** Opening EXERCISE INPUT block **

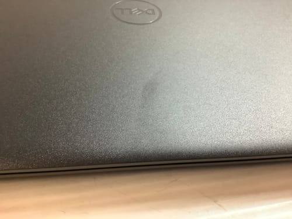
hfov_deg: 58.4
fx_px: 261
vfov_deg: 45.4
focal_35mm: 31
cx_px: 146
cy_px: 110
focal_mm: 3.3
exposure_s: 1/33
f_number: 2.4
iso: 250
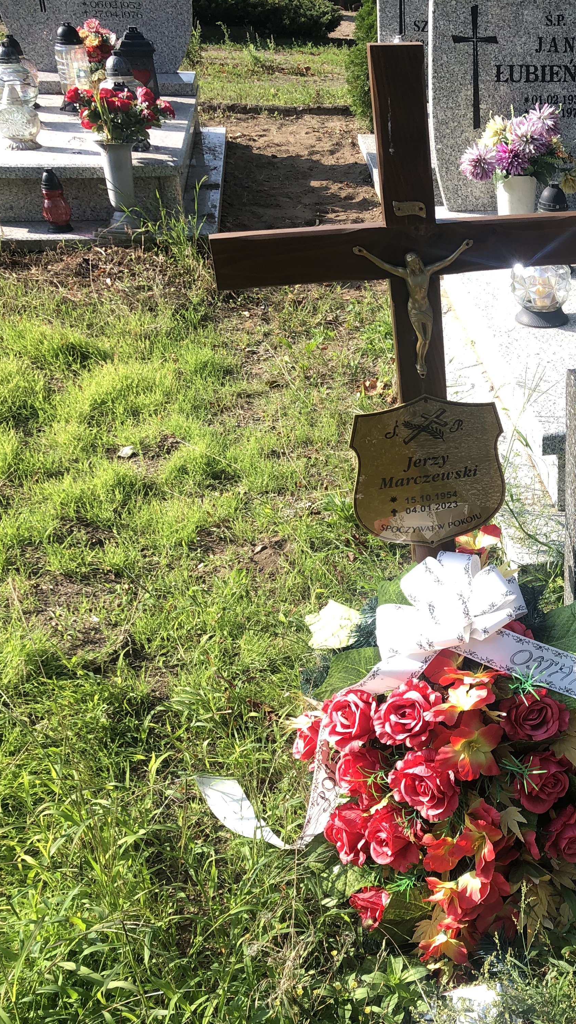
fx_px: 1113
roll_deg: -2.7
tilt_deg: -30.6
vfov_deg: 49.4
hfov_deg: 26.7
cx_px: 631
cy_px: 514
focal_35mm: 41
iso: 20
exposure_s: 1/450
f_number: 1.8
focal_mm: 4
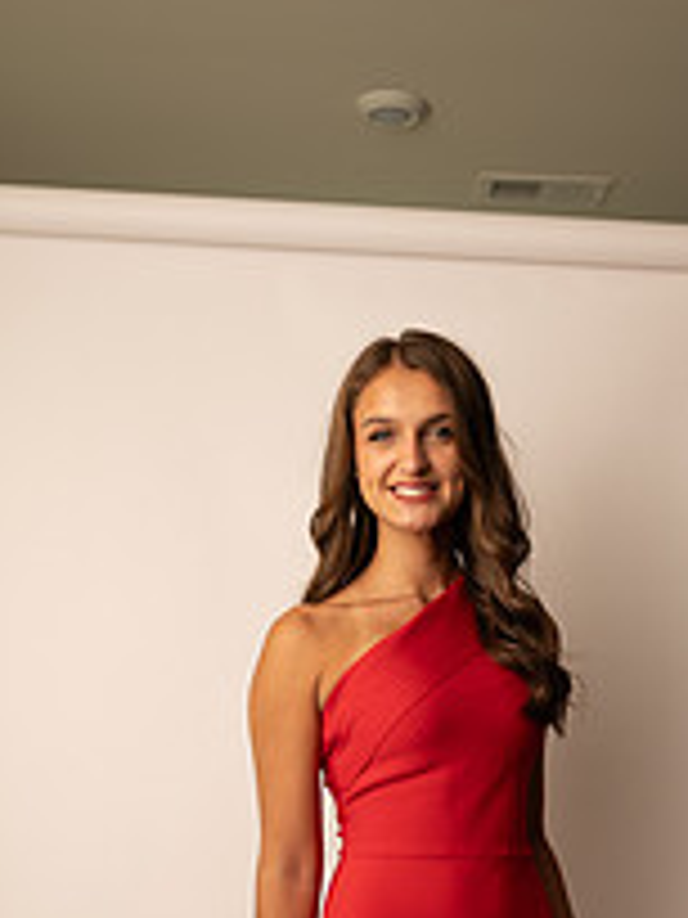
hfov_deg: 28.5
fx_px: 1352
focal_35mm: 51
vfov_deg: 34.0
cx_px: 418
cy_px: 932
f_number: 3.2
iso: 100
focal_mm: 24
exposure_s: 1/160
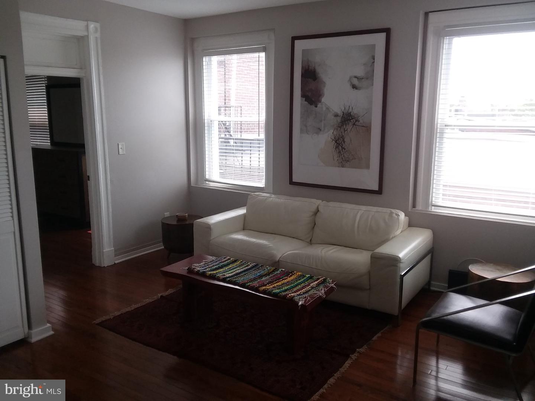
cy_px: 200
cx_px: 268
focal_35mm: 29
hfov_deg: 61.6
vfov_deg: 48.3
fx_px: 448
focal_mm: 2.47
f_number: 1.9
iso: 40
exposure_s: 1/133
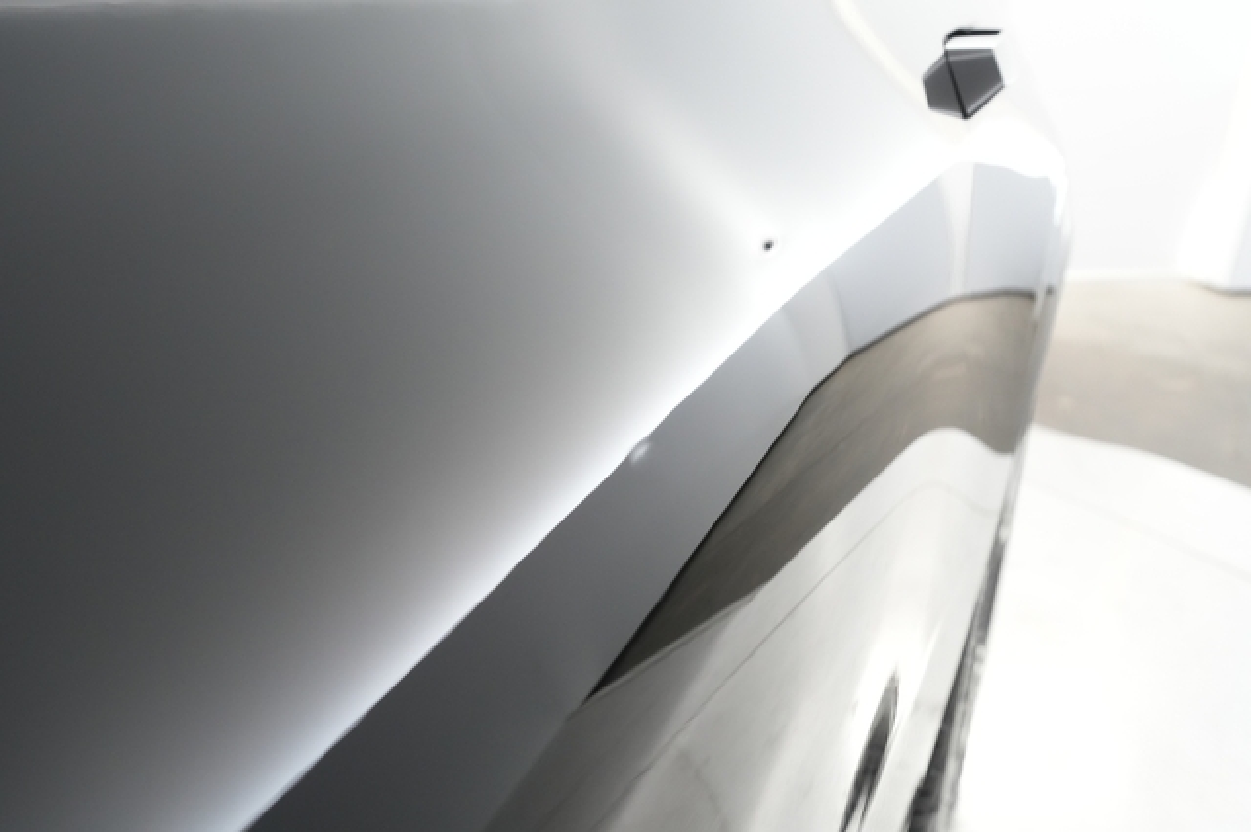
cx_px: 626
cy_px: 416
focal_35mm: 28
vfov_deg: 46.4
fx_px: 972
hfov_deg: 65.5
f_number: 4.5
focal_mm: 28
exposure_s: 1/100
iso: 4000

** Closing EXERCISE INPUT block **

▸ **WHAT YOU ARE ASKED TO DO**: Leaving out the pictures, print every record exactly as written.

▸ **THE ANSWER**:
hfov_deg: 58.4
fx_px: 261
vfov_deg: 45.4
focal_35mm: 31
cx_px: 146
cy_px: 110
focal_mm: 3.3
exposure_s: 1/33
f_number: 2.4
iso: 250
fx_px: 1113
roll_deg: -2.7
tilt_deg: -30.6
vfov_deg: 49.4
hfov_deg: 26.7
cx_px: 631
cy_px: 514
focal_35mm: 41
iso: 20
exposure_s: 1/450
f_number: 1.8
focal_mm: 4
hfov_deg: 28.5
fx_px: 1352
focal_35mm: 51
vfov_deg: 34.0
cx_px: 418
cy_px: 932
f_number: 3.2
iso: 100
focal_mm: 24
exposure_s: 1/160
cy_px: 200
cx_px: 268
focal_35mm: 29
hfov_deg: 61.6
vfov_deg: 48.3
fx_px: 448
focal_mm: 2.47
f_number: 1.9
iso: 40
exposure_s: 1/133
cx_px: 626
cy_px: 416
focal_35mm: 28
vfov_deg: 46.4
fx_px: 972
hfov_deg: 65.5
f_number: 4.5
focal_mm: 28
exposure_s: 1/100
iso: 4000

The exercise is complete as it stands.